Wood rotates with Antoine Caldwell of Alabama and Jonathan Luigs of Arkansas. Along with the North's Alex Mack and Max Unger, they are his main competition on Draft Day. But that doesn't stop him from loading their phone numbers into his cell phone.

"I had a good time meeting those guys. We spent a lot of time together during the week," Wood says. "That other stuff doesn't bother me."

Not much does. He's got a goal and it's why he was in bed every night trying to get eight hours of sleep before the morning meetings instead of seeing what was happening on Dauphin Street. It's why he watched film the night before the game. It's why he made every interview with an NFL team that asked even though he already knew the questions and the answers.

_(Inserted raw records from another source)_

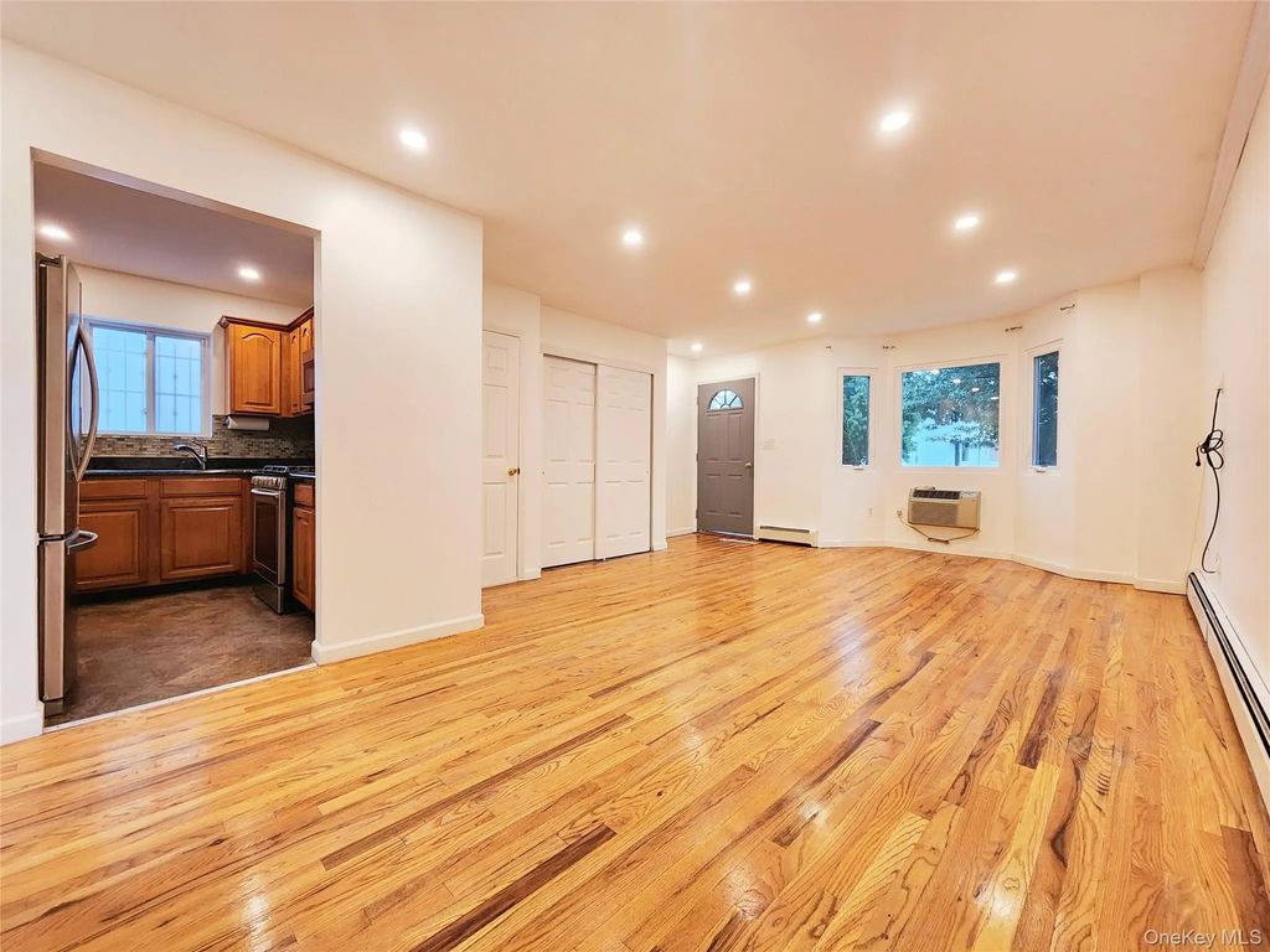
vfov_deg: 89.9
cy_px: 476
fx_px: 477
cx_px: 635
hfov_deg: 106.2
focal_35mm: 13
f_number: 2.2
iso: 250
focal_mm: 2.2
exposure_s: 1/60.2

"It's like when the Bengals asked me if I thought playing at home would be a distraction," Wood says. "Would people be trying to get me to go out all time and would I go? I didn't come this far to let that get that in the way of what I want to accomplish."

Which is why he is even thinking about going into the gym Monday after his last college game.

"I saved the jersey," he says of the South's No. 60. "I think it will be a nice memento somewhere down the road."